On Valentine’s Day 2005 I had taken a black South African family out to lunch in a place of entertainment in suburban Johannesburg designed to look like an Italian town. After we left the restaurant and were walking along one of the “streets”, we were approached by a “giant” on stilts moving at a slow and stately pace. The younger son hid behind his daddy as the giant strolled by. After leaving, we went to a shopping mall and were looking at the Valentine’s Day flower arrangements at a florist’s near the entrance from the parking lot to the mall.

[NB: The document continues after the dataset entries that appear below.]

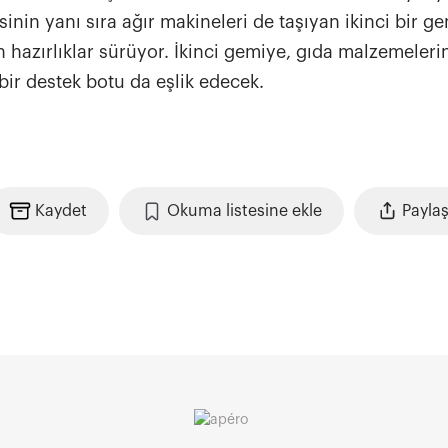
nin yanı sıra ağır makineleri de taşıyan ikinci bir g
n hazırlıklar sürüyor. İkinci gemiye, gıda malzemeleri
bir destek botu da eşlik edecek.
Kaydet
Okuma listesine ekle
Payla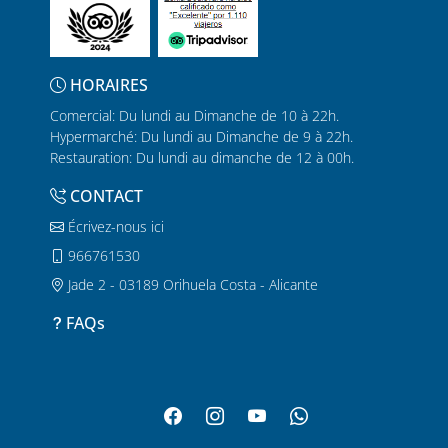
HORAIRES
Comercial: Du lundi au Dimanche de 10 à 22h.
Hypermarché: Du lundi au Dimanche de 9 à 22h.
Restauration: Du lundi au dimanche de 12 à 00h.
CONTACT
Écrivez-nous ici
966761530
Jade 2 - 03189 Orihuela Costa - Alicante
FAQs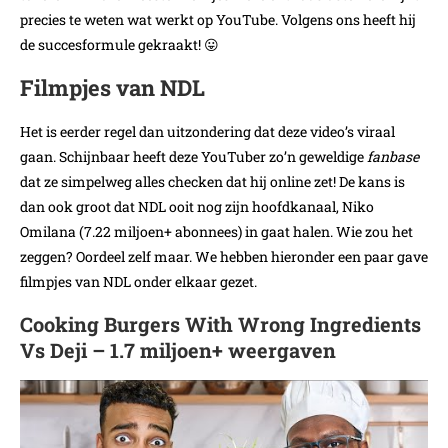
precies te weten wat werkt op YouTube. Volgens ons heeft hij
de succesformule gekraakt! 😛
Filmpjes van NDL
Het is eerder regel dan uitzondering dat deze video’s viraal
gaan. Schijnbaar heeft deze YouTuber zo’n geweldige
fanbase
dat ze simpelweg alles checken dat hij online zet! De kans is
dan ook groot dat NDL ooit nog zijn hoofdkanaal, Niko
Omilana (7.22 miljoen+ abonnees) in gaat halen. Wie zou het
zeggen? Oordeel zelf maar. We hebben hieronder een paar gave
filmpjes van NDL onder elkaar gezet.
Cooking Burgers With Wrong Ingredients
Vs Deji – 1.7 miljoen+ weergaven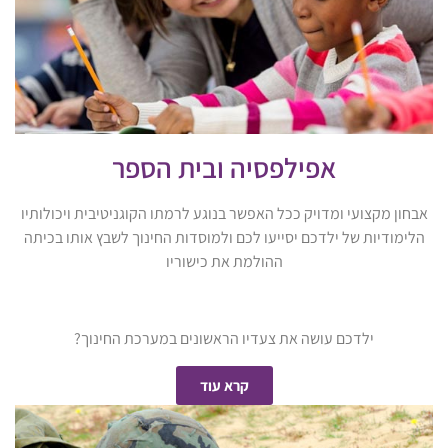
אפילפסיה ובית הספר
אבחון מקצועי ומדויק ככל האפשר בנוגע לרמתו הקוגניטיבית ויכולותיו
הלימודיות של ילדכם יסייעו לכם ולמוסדות החינוך לשבץ אותו בכיתה
ההולמת את כישוריו
ילדכם עושה את צעדיו הראשונים במערכת החינוך?
קרא עוד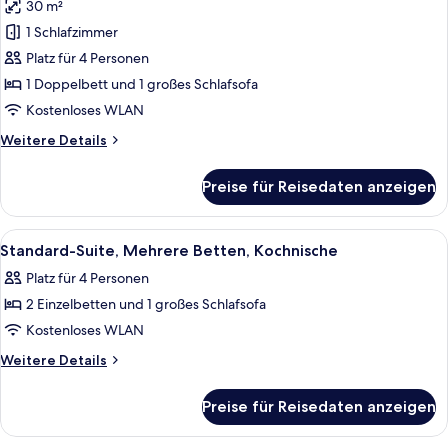
30 m²
barrierefrei,
für
Kochnische
1 Schlafzimmer
Standard-
Suite,
Platz für 4 Personen
1 Doppelbett
1 Doppelbett und 1 großes Schlafsofa
und
Kostenloses WLAN
Schlafsofa,
Weitere
Weitere Details
Kochnische
Details
anzeigen
für
Preise für Reisedaten anzeigen
Standard-
Suite,
1 Doppelbett
Alle
Ein Hotelzimmer mit zwei Betten, ein
11
und
Standard-Suite, Mehrere Betten, Kochnische
Fotos
Schlafsofa,
Platz für 4 Personen
Kochnische
für
2 Einzelbetten und 1 großes Schlafsofa
Standard-
Suite,
Kostenloses WLAN
Mehrere
Weitere
Weitere Details
Betten,
Details
für
Kochnische
Preise für Reisedaten anzeigen
Standard-
anzeigen
Suite,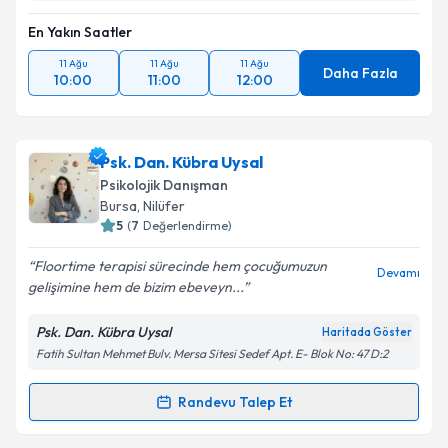
En Yakın Saatler
11 Ağu
11 Ağu
11 Ağu
Daha Fazla
10:00
11:00
12:00
Psk. Dan. Kübra Uysal
Psikolojik Danışman
Bursa
, Nilüfer
5
(
7
Değerlendirme)
Floortime terapisi sürecinde hem çocuğumuzun
Devamı
gelişimine hem de bizim ebeveyn...
Psk. Dan. Kübra Uysal
Haritada Göster
Fatih Sultan Mehmet Bulv. Mersa Sitesi Sedef Apt. E- Blok No: 47 D:2
Randevu Talep Et
Randevu Takvimi Talebi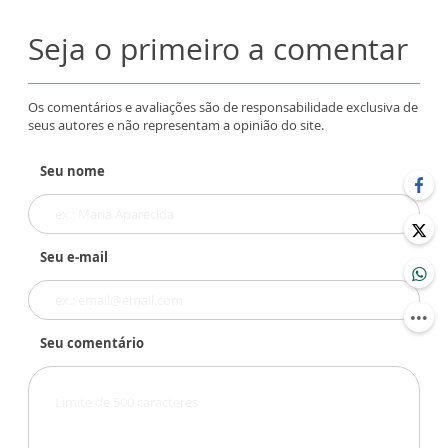
Seja o primeiro a comentar
Os comentários e avaliações são de responsabilidade exclusiva de
seus autores e não representam a opinião do site.
Seu nome
Seu e-mail
Seu comentário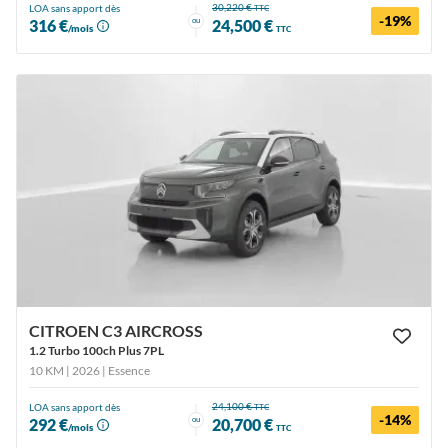
30,220 €
LOA sans apport dès
TTC
-19%
ou
316 €
24,500 €
/mois
TTC
CITROEN C3 AIRCROSS
1.2 Turbo 100ch Plus 7PL
10 KM | 2026
| Essence
24,100 €
LOA sans apport dès
TTC
-14%
ou
292 €
20,700 €
/mois
TTC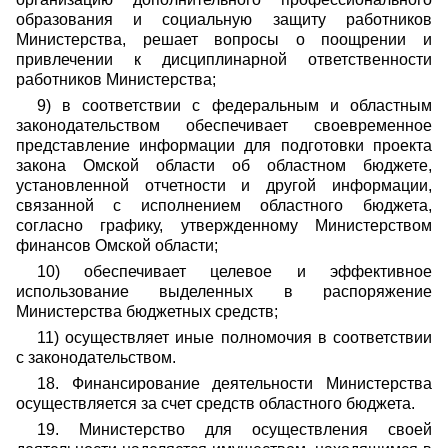
образования и социальную защиту работников
Министерства, решает вопросы о поощрении и
привлечении к дисциплинарной ответственности
работников Министерства;
9) в соответствии с федеральным и областным
законодательством обеспечивает своевременное
представление информации для подготовки проекта
закона Омской области об областном бюджете,
установленной отчетности и другой информации,
связанной с исполнением областного бюджета,
согласно графику, утвержденному Министерством
финансов Омской области;
10) обеспечивает целевое и эффективное
использование выделенных в распоряжение
Министерства бюджетных средств;
11) осуществляет иные полномочия в соответствии
с законодательством.
18. Финансирование деятельности Министерства
осуществляется за счет средств областного бюджета.
19. Министерство для осуществления своей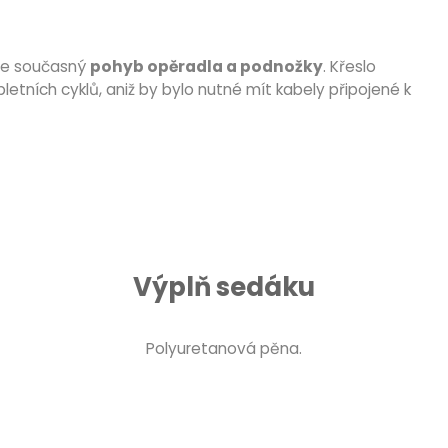
uje současný
pohyb opěradla a podnožky
. Křeslo
letních cyklů, aniž by bylo nutné mít kabely připojené k
Výplň sedáku
Polyuretanová pěna.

A hubbub from the parking lot got me to look out and see what was happening. Well! Nelson Mandela himself was walking towards the door, with a few people following him and at his side. I went back into the shop and told the family, “Mandela is coming!” We went out, and as he came through the door, I advised the boys to go up to him because he likes children. The first surprise for those who have not actually seen Madiba before is how tall he is. Maybe that explains the differing reactions of the boys. The elder boy went up to him and received a greeting and a pat on the head, but the younger looked up with the same expression he had on his face on seeing the “giant” in the “Italian town.” Madiba respected his cautiousness and didn’t approach him, but instead continued his own slow and stately walk into the mall, where applause and cheers broke out as he made his way to a book store. His justly famous smile was even more radiant close up, if that were possible, than in his pictures, especially when he was greeting the boys.

But the little boy came closer in his wide-eyed stare to the imaginative truth about Madiba than the rest of us. At the end of Proust’s A la recherche du temps perdu, the Narrator, at a garden party given by the Prince de Guermantes, has just had the climactic insight into time and memory that makes it finally possible for him to begin his life’s work, which is to write the book the reader is finishing. He catches sight of the immensely old and distinguished Duc de Guermantes just as he rises from a chair. “I now understood,” he says, “Why the Duc de Guermantes… had tottered when he got up and wanted to stand erect…and had trembled like a leaf on the unapproachable summit of his eighty-three years, as though…perched upon living stilts that keep on growing, reaching the height of church towers….” In the book he now hoped to write, the Narrator proposes to “describe men…as…occupying a place in Time infinitely more important than the restricted one reserved for them in space, a place… prolonged immeasurably since, simultaneously touching widely separated years and the distant periods they have lived through—between which so many days have ranged themselves—they stand like giants immersed in Time[1].” The man I saw in front of me was not just a very tall and stately distinguished old man; he was a giant in the times and days that he embodied as he slowly walked past.